After starting on a positive note in the morning, the Indian indices have managed to hold on to the gains and are trading flat currently. Key Asian markets are also marginally in the green. Stocks from FMCG and Auto space are seeing buying interest while profit booking is seen in stocks from the IT and Oil & gas space.

BSE-Sensex is trading up by 36 points while NSE-Nifty is trading marginally in the green. BSE-Midcap index and BSE-Smallcap index are both trading up by 1%. The rupee is trading at 46.98 to the US dollar.

As per leading business channel, Bharti Airtel is planning a new collaborative firm in Africa. This collaboration will be with tier 2 operators in areas where Zain operates in order to share radio access network and reduce cost burden. Convergence of all operators onto a single network will result in significant capex savings for the company. After being successful in India, Bharti is trying to replicate its low cost business model in overseas markets as well. However, this time around it has pioneered a unique way of collaboration which if proven successful can result in significant capex and opex savings for the company. This should provide some cushion to the bottom line against the huge pile of debt taken to fund the Zain deal.
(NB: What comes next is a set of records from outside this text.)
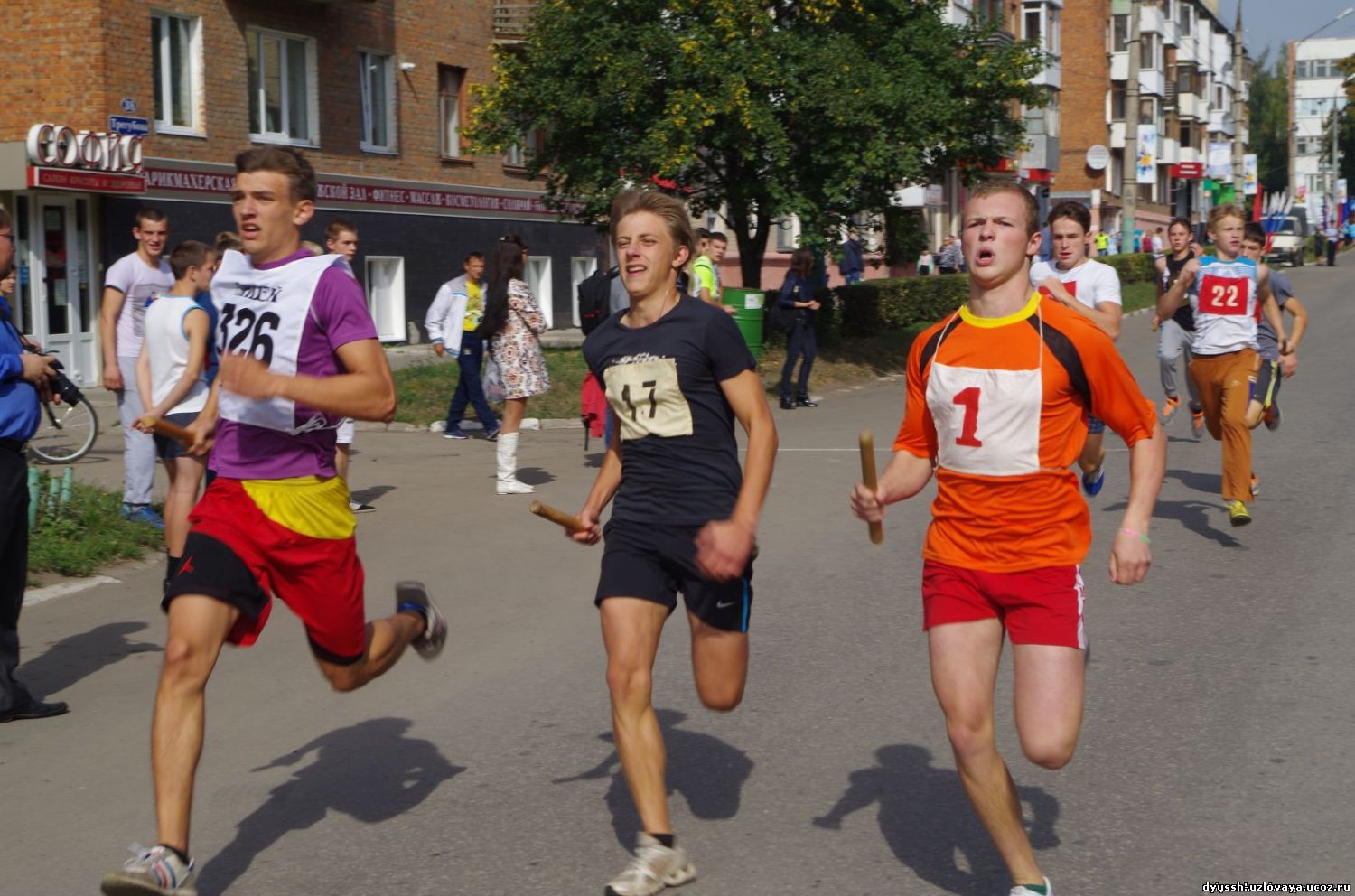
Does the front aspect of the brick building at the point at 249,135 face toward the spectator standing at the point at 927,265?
no

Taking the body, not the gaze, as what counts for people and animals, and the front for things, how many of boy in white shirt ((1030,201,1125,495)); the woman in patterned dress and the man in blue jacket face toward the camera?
1

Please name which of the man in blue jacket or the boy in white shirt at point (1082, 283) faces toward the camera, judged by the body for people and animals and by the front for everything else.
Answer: the boy in white shirt

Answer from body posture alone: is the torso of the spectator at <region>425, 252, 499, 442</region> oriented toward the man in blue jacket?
no

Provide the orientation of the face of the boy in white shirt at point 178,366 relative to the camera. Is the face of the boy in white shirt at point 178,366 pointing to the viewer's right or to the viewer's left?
to the viewer's right

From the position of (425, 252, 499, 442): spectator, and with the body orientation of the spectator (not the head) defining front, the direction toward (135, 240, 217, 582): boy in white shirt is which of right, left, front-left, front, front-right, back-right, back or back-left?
front-right

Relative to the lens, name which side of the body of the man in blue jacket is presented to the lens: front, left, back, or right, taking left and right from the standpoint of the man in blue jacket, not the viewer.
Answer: right

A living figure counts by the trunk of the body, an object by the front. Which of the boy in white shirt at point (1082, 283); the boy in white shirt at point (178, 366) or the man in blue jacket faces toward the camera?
the boy in white shirt at point (1082, 283)

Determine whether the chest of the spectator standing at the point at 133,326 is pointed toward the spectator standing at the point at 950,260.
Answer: no

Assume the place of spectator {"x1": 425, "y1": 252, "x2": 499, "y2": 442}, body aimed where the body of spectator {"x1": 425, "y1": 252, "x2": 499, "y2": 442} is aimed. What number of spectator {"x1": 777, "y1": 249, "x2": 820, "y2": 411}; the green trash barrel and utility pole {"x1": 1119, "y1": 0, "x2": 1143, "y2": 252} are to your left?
3

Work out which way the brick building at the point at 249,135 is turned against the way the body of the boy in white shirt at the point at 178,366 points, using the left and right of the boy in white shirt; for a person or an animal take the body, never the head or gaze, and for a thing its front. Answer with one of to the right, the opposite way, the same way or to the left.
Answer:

Oil and gas stocks, especially state run refiners including HPCL and BPCL are trading weak on account of the government postponing fuel price hikes. Prices of petrol, diesel as well as cooking gases such as kerosene were slated to rise. This delay took place after ministers felt that this move would lead to voter backlash as well as increase inflationary pressures.

Raising fuel prices will help the government cut expenditure on fuel subsidies, which reached Rs 260 bn last year, according to a leading business daily. Indian Oil is one of the companies hoping to benefit from this deregulation of prices. The refiner loses Rs 1.1 bn a day on fuel sales at the low government set prices.

The government is under pressure to push through financial reforms but yet not go against public sentiment. It feels that a gradual price increase may be more beneficial in the long run as a direct increase to market prices would increase the prices of petrol by 7% and diesel by about 9%.  Since key ministers could not attend the meeting to discuss this sensitive issue, the government is planning to reconvene in 2 weeks. The government needs to take a call soon as these oil companies cannot bleed cash forever.